Daily job count is currently in the low thousands but that is steadily increasing.

Carolanne Fougerat · ‎10-16-2013

Thanks for your response - I agree that a Citrix or RDP/Remote App solution is better than a remote CM given that CM and Master communicatino latency will be an issue. We are also telling that to our regional folks. And apparently a third CM is not recommended anyway.

jpforums2 · ‎10-22-2013

We have master and client manager on one datacenter, but we are planning to install second client manager on a different datacenter. Did any one of you have this kind of set up? How is the performance? I assume the users on the remote datacenter should not have any performance issues as they have a separate client manager there. But I'm not sure if master and client manager sync latencies might cause performance issues. Please share your experiences and any recommendations.

John

Carolanne Fougerat · ‎10-24-2013

Since we are already seeing sync issues on two CMs with everything just set up in 1 datacenter in our DEV instance where there are a lot of users in the system- its quite a challenge for us to know what will happen when one of the CM is on another datacenter. There may also be issues inherent to having more than one CM that we are also trying to understand from Cisco support since they are head scratchers.

We have the two CMs on two datacenters setup (in my PRD upgrade practice instance - but since that instance is a copy of my 5.3 PRD database, I had to disable all jobs and queie and agents). GUI navigation seems OK on both CM, but then again I am the only one using that instance and there is no job activity.

I will let you know once we conclude our DR testing but again, this multi DR setup is not supported by Tidal and what may work or not work for us will be different for your site.

jpforums2 · ‎10-24-2013

Regarding the sync issues between the 2 CMs in one datacenter, If you have not done already, you might check if you have your load balanacer session persistence set to "sticky"

John

Carolanne Fougerat · ‎10-25-2013

'sticky sessions' is in fact the only guidance I could give our network folk when setting up the load balancing. That is definitely a requirement - I was asking support if they had more information but they don't make it available. Are you using Cisco GSS or another load balancer? Were there any other configurations that you had to do?

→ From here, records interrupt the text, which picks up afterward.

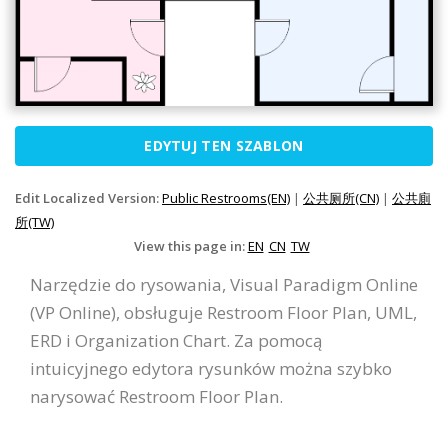
EDYTUJ TEN SZABLON
Edit Localized Version:
Public Restrooms(EN)
|
公共厕所(CN)
|
公共廁
所(TW)
View this page in:
EN
CN
TW
Narzędzie do rysowania, Visual Paradigm Online
(VP Online), obsługuje Restroom Floor Plan, UML,
ERD i Organization Chart. Za pomocą
intuicyjnego edytora rysunków można szybko
narysować Restroom Floor Plan.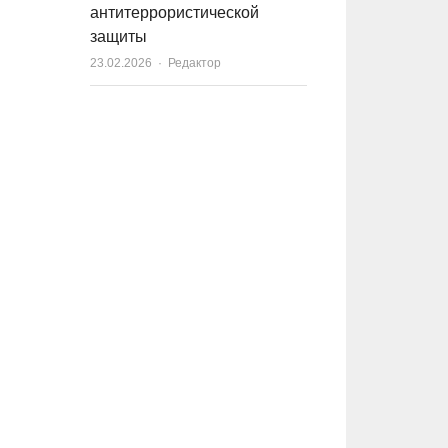
антитеррористической
защиты
23.02.2026
Author
Редактор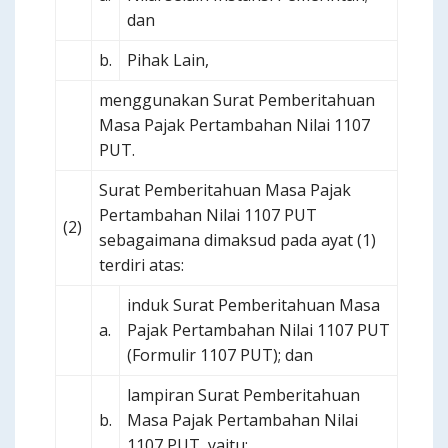
dan
b.
Pihak Lain,
menggunakan Surat Pemberitahuan
Masa Pajak Pertambahan Nilai 1107
PUT.
Surat Pemberitahuan Masa Pajak
Pertambahan Nilai 1107 PUT
(2)
sebagaimana dimaksud pada ayat (1)
terdiri atas:
induk Surat Pemberitahuan Masa
a.
Pajak Pertambahan Nilai 1107 PUT
(Formulir 1107 PUT); dan
lampiran Surat Pemberitahuan
b.
Masa Pajak Pertambahan Nilai
1107 PUT, yaitu: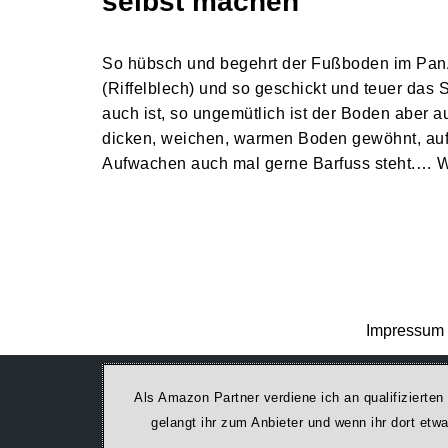
selbst machen
So hübsch und begehrt der Fußboden im Pa
(Riffelblech) und so geschickt und teuer das
auch ist, so ungemütlich ist der Boden aber 
dicken, weichen, warmen Boden gewöhnt, a
Aufwachen auch mal gerne Barfuss steht.…
W
Impressum 
Als Amazon Partner verdiene ich an qualifizierten
ge­lan­gt ihr zum Anbieter und wenn ihr dort et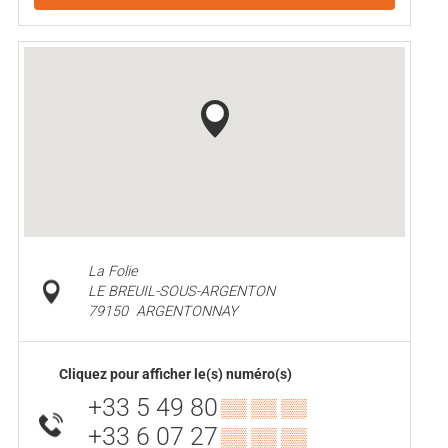
La Folie
LE BREUIL-SOUS-ARGENTON
79150
ARGENTONNAY
Cliquez pour afficher le(s) numéro(s)
+33 5 49 80
▒▒ ▒▒ ▒▒
+33 6 07 27
▒▒ ▒▒ ▒▒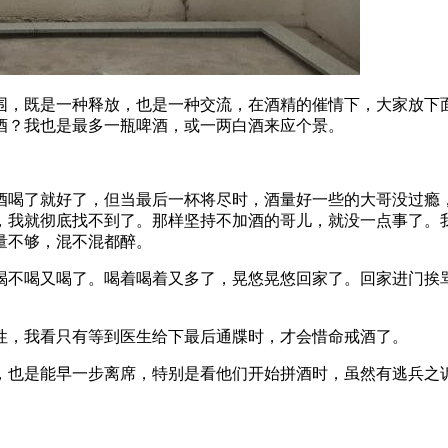
围，既是一种释放，也是一种交流，在酒精的催情下，大家放下
酒？我也是最多一瓶啤酒，或一两白酒来应个景。
酒喝了就好了，但当最后一杯将尽时，酒量好一些的大哥没过瘾
，我就彻底找不到了。那样坚持不加酒的哥儿，就没一点事了。
量不够，混不混都醉。
喝不喝又喝了。喝着喝着又多了，晃悠晃悠回家了。回家进门挨
性，我看只有等到医生给下最后通牒时，才会惜命戒酒了。
，也是能早一步离席，特别是看他们开始拼酒时，虽然有逃兵之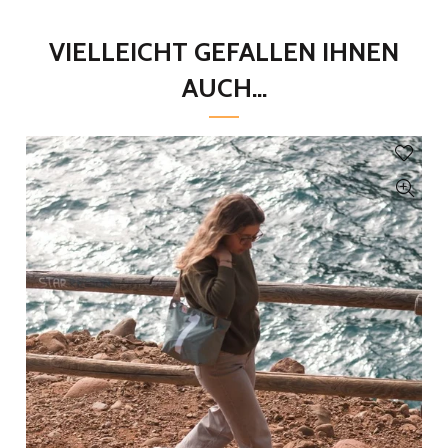
VIELLEICHT GEFALLEN IHNEN
AUCH...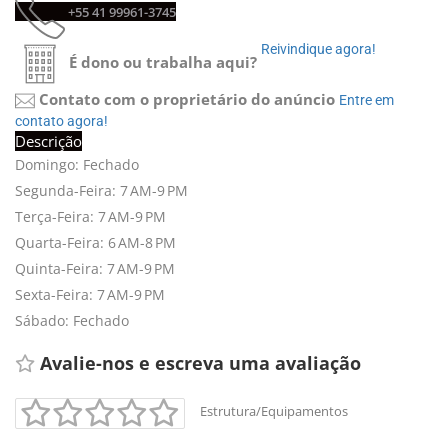
+55 41 99961-3745 
Reivindique agora! 
É dono ou trabalha aqui?
Contato com o proprietário do anúncio
Entre em 
contato agora!
Descrição
Domingo: Fechado
Segunda-Feira: 7 AM-9 PM
Terça-Feira: 7 AM-9 PM
Quarta-Feira: 6 AM-8 PM
Quinta-Feira: 7 AM-9 PM
Sexta-Feira: 7 AM-9 PM
Sábado: Fechado
Avalie-nos e escreva uma avaliação 
Estrutura/Equipamentos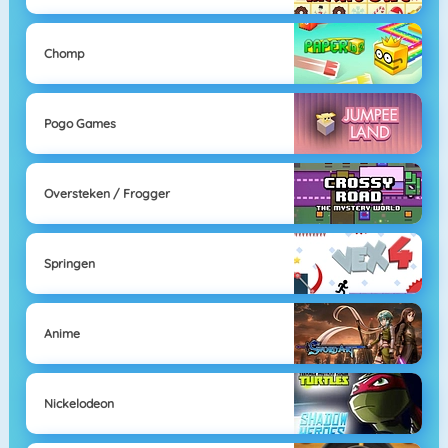
Chomp
Pogo Games
Oversteken / Frogger
Springen
Anime
Nickelodeon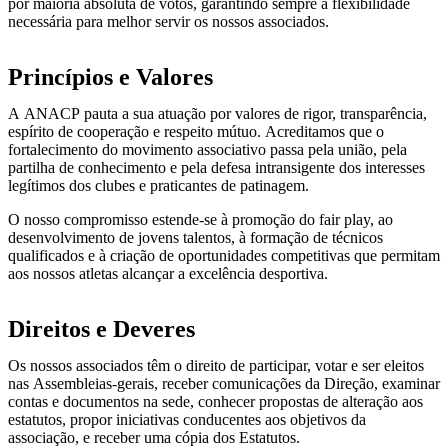
por maioria absoluta de votos, garantindo sempre a flexibilidade
necessária para melhor servir os nossos associados.
Princípios e Valores
A ANACP pauta a sua atuação por valores de rigor, transparência,
espírito de cooperação e respeito mútuo. Acreditamos que o
fortalecimento do movimento associativo passa pela união, pela
partilha de conhecimento e pela defesa intransigente dos interesses
legítimos dos clubes e praticantes de patinagem.
O nosso compromisso estende-se à promoção do fair play, ao
desenvolvimento de jovens talentos, à formação de técnicos
qualificados e à criação de oportunidades competitivas que permitam
aos nossos atletas alcançar a excelência desportiva.
Direitos e Deveres
Os nossos associados têm o direito de participar, votar e ser eleitos
nas Assembleias-gerais, receber comunicações da Direção, examinar
contas e documentos na sede, conhecer propostas de alteração aos
estatutos, propor iniciativas conducentes aos objetivos da
associação, e receber uma cópia dos Estatutos.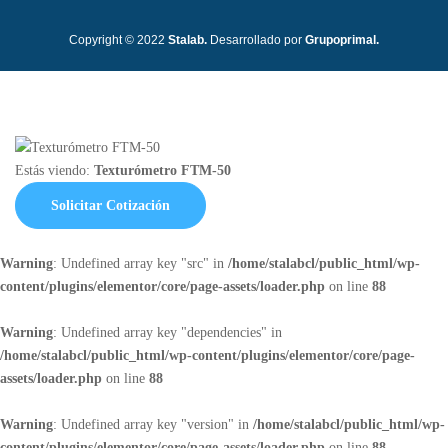
Copyright © 2022
Stalab.
Desarrollado por
Grupoprimal.
Estás viendo:
Texturómetro FTM-50
Solicitar Cotización
Warning
: Undefined array key "src" in
/home/stalabcl/public_html/wp-
content/plugins/elementor/core/page-assets/loader.php
on line
88
Warning
: Undefined array key "dependencies" in
/home/stalabcl/public_html/wp-content/plugins/elementor/core/page-
assets/loader.php
on line
88
Warning
: Undefined array key "version" in
/home/stalabcl/public_html/wp-
content/plugins/elementor/core/page-assets/loader.php
on line
88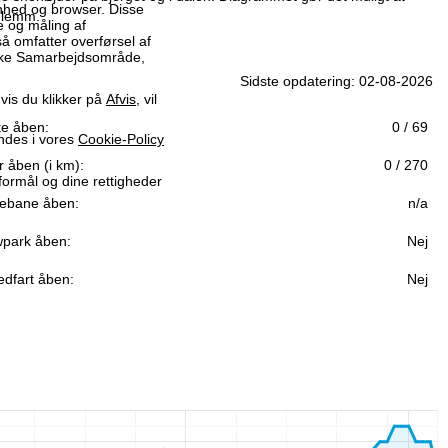
enhed og browser. Disse
rglemm.
me og måling af
så omfatter overførsel af
iske Samarbejdsområde,
Sidste opdatering: 02-08-2026
vis du klikker på
Afvis
, vil
fte åben:
0 / 69
indes i vores
Cookie-Policy
r åben (i km):
0 / 270
formål og dine rettigheder
ebane åben:
n/a
park åben:
Nej
edfart åben:
Nej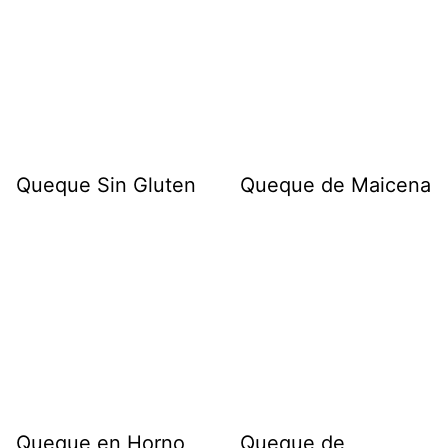
Queque Sin Gluten
Queque de Maicena
Queque en Horno
Queque de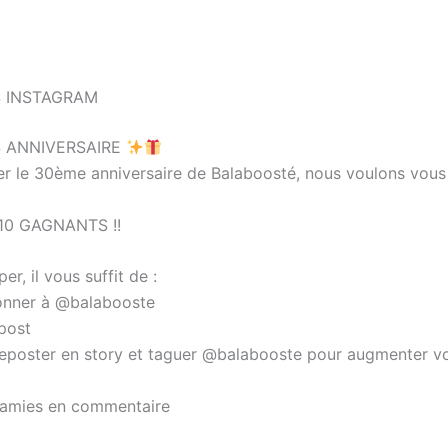
 INSTAGRAM
 ANNIVERSAIRE
er le 30ème anniversaire de Balaboosté, nous voulons vou
 10 GAGNANTS !!
er, il vous suffit de :
nner à @balabooste
post
reposter en story et taguer @balabooste pour augmenter v
 amies en commentaire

I am currently working with network team on the Maintenance site redirect - for when webservers are down so that users don't just get a 404 error - so that they atleast get more information on the downtime and when to expect system to be available again.

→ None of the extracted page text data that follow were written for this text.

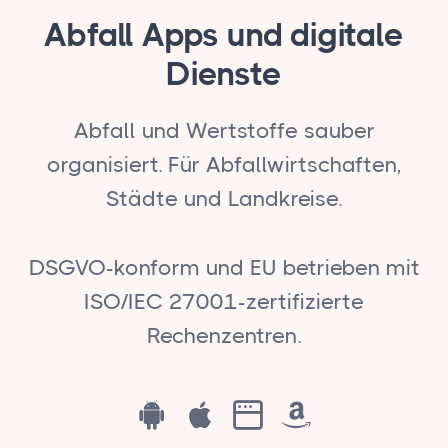
Abfall Apps und digitale
Dienste
Abfall und Wertstoffe sauber
organisiert. Für Abfallwirtschaften,
Städte und Landkreise.
DSGVO-konform und EU betrieben mit
ISO/IEC 27001-zertifizierte
Rechenzentren.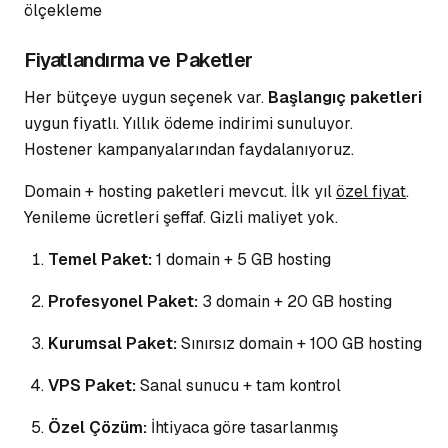
ölçekleme
Fiyatlandırma ve Paketler
Her bütçeye uygun seçenek var.
Başlangıç paketleri
uygun fiyatlı. Yıllık ödeme indirimi sunuluyor.
Hostener kampanyalarından
faydalanıyoruz
.
Domain + hosting paketleri mevcut. İlk yıl
özel fiyat
.
Yenileme ücretleri şeffaf. Gizli maliyet yok.
Temel Paket:
1 domain + 5 GB hosting
Profesyonel Paket:
3 domain + 20 GB hosting
Kurumsal Paket:
Sınırsız domain + 100 GB hosting
VPS Paket:
Sanal sunucu + tam kontrol
Özel Çözüm:
İhtiyaca göre tasarlanmış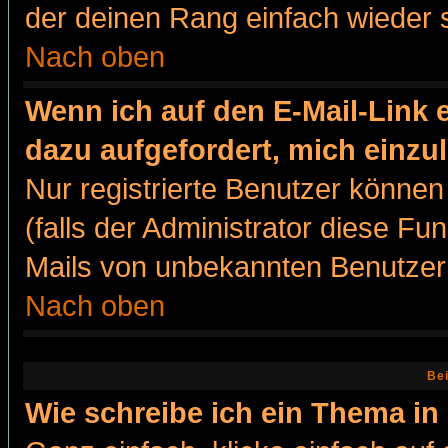
der deinen Rang einfach wieder 
Nach oben
Wenn ich auf den E-Mail-Link e
dazu aufgefordert, mich einzu
Nur registrierte Benutzer könne
(falls der Administrator diese Fu
Mails von unbekannten Benutzer
Nach oben
Bei
Wie schreibe ich ein Thema in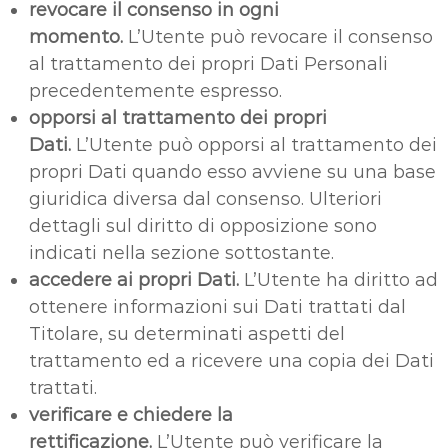
revocare il consenso in ogni
momento.
L’Utente può revocare il consenso
al trattamento dei propri Dati Personali
precedentemente espresso.
opporsi al trattamento dei propri
Dati.
L’Utente può opporsi al trattamento dei
propri Dati quando esso avviene su una base
giuridica diversa dal consenso. Ulteriori
dettagli sul diritto di opposizione sono
indicati nella sezione sottostante.
accedere ai propri Dati.
L’Utente ha diritto ad
ottenere informazioni sui Dati trattati dal
Titolare, su determinati aspetti del
trattamento ed a ricevere una copia dei Dati
trattati.
verificare e chiedere la
rettificazione.
L’Utente può verificare la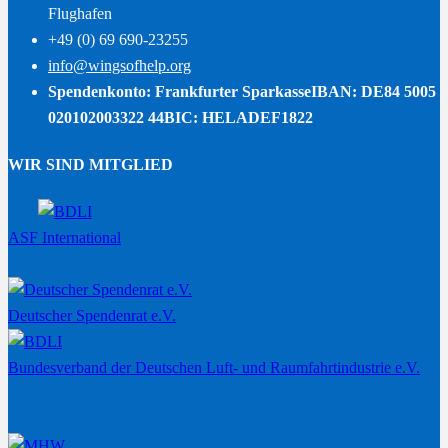
Flughafen
+49 (0) 69 690-23255
info@wingsofhelp.org
Spendenkonto: Frankfurter Sparkasse
IBAN: DE84 5005
020102003322 44
BIC: HELADEF1822
WIR SIND MITGLIED
ASF International
Deutscher Spendenrat e.V.
Bundesverband der Deutschen Luft- und Raumfahrtindustrie e.V.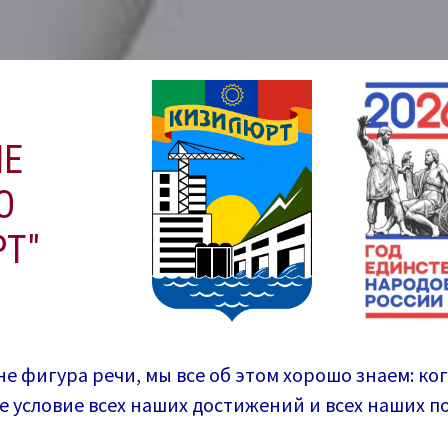
ИЕ
О
Т"
не фигура речи, мы все об этом хорошо знаем: ко
ее условие всех наших достижений и всех наших 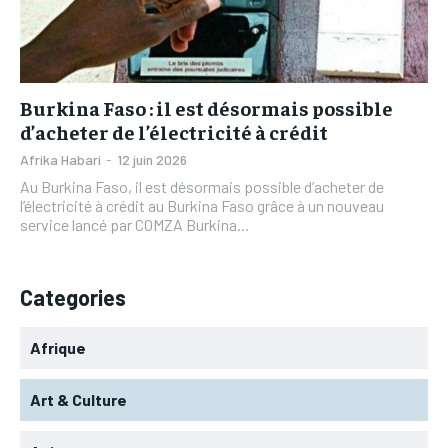
L’INTEGRAL
L’INTEGRAL
TOGOREGARD
TOGOREGARD
TOGOREGARD
TOGOREGARD
LOMEBOUGEINFO
LOMEBOUGEINFO
LOMEBOUGEINFO
LOMEBOUGEINFO
NOUVELLE D’AFRIQUE
NOUVELLE D’AFRIQUE
Burkina Faso : il est désormais possible
NOUVELLE D’AFRIQUE
NOUVELLE D’AFRIQUE
d’acheter de l’électricité à crédit
LEDEFENSEURINFO
LEDEFENSEURINFO
LEDEFENSEURINFO
LEDEFENSEURINFO
Afrika Habari
-
12 juin 2026
228FOOT
228FOOT
Au Burkina Faso, il est désormais possible d’acheter de
228FOOT
228FOOT
l’électricité à crédit au Burkina Faso grâce à un nouveau
ACTU LOMÉ
ACTU LOMÉ
service lancé par COMZA Burkina...
ACTU LOMÉ
ACTU LOMÉ
Categories
Afrique
Art & Culture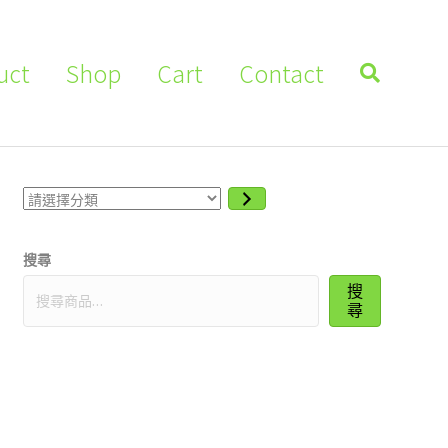
uct
Shop
Cart
Contact
請
選
擇
分
搜尋
類
搜
尋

Also on ways to make a webserver/CM not part of loadbalancer even when its up if we yank out a custom file that load balancer can't access via HTTP. This then can help us access webserver as admins but not allow users in during troubleshooting etc.

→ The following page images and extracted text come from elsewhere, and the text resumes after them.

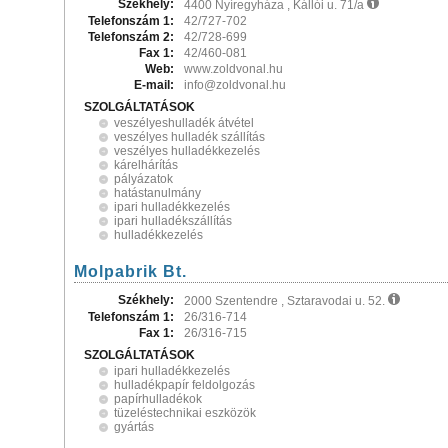
Székhely:
4400 Nyíregyháza , Kállói u. 71/a
Telefonszám 1:
42/727-702
Telefonszám 2:
42/728-699
Fax 1:
42/460-081
Web:
www.zoldvonal.hu
E-mail:
info@zoldvonal.hu
SZOLGÁLTATÁSOK
veszélyeshulladék átvétel
veszélyes hulladék szállítás
veszélyes hulladékkezelés
kárelhárítás
pályázatok
hatástanulmány
ipari hulladékkezelés
ipari hulladékszállítás
hulladékkezelés
Molpabrik Bt.
Székhely:
2000 Szentendre , Sztaravodai u. 52.
Telefonszám 1:
26/316-714
Fax 1:
26/316-715
SZOLGÁLTATÁSOK
ipari hulladékkezelés
hulladékpapír feldolgozás
papírhulladékok
tüzeléstechnikai eszközök
gyártás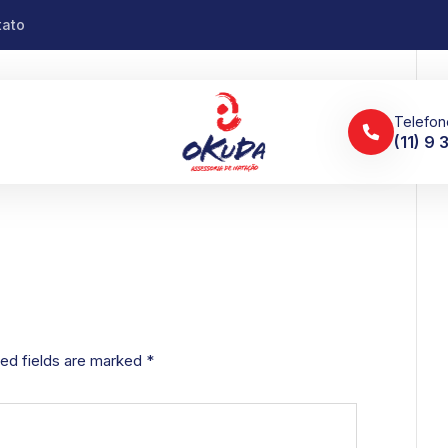
tato
Telefon
(11) 9
ed fields are marked
*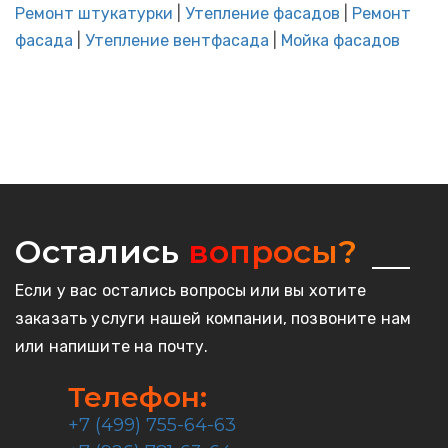
Ремонт штукатурки
|
Утепление фасадов
|
Ремонт
фасада
|
Утепление вентфасада
|
Мойка фасадов
Остались
вопросы?
Если у вас остались вопросы или вы хотите
заказать услуги нашей компании, позвоните нам
или напишите на почту.
Телефон:
+7 (499) 755-64-63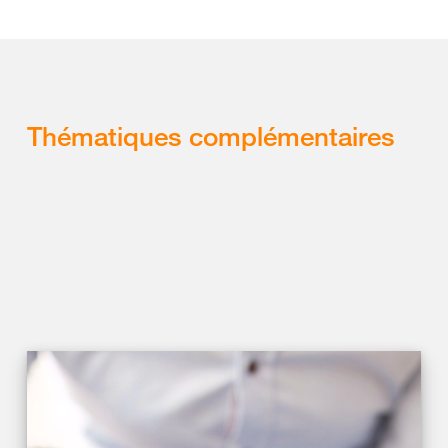
Thématiques complémentaires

Do you get the RPC error a lot regardless of whether its IE or FireFox?

Carolanne Fougerat · ‎10-25-2013

The sync issues I was talking about when these very rare instances when one CM doesn't show all the compile days that the other does. Also is your DSP named the same on both CMs? We actually tried it both ways, first naming them differently so that users can wasily tell which one they were on for troubleshooting - but that makes load balancing not work on sacmd etc.

jpforums2 · ‎10-25-2013

We observed some other sync issues in the job output log, even though the session was set to sticky. We then realized that the property for session persistence configuration was not enabled for Java, and was enabled for only ASP pages. when we set the property enabled for Java, the other sync issues we observed were resolved. As we are not into rigorous testing yet, I have not encountered other issues like missing the compile days on CM etc. We are waiting on a patch for a bug fix from Cisco, Once it is applied, I will start testing again.

Yes, we are noticing the RPC call failed messages regardless of IE or firefox.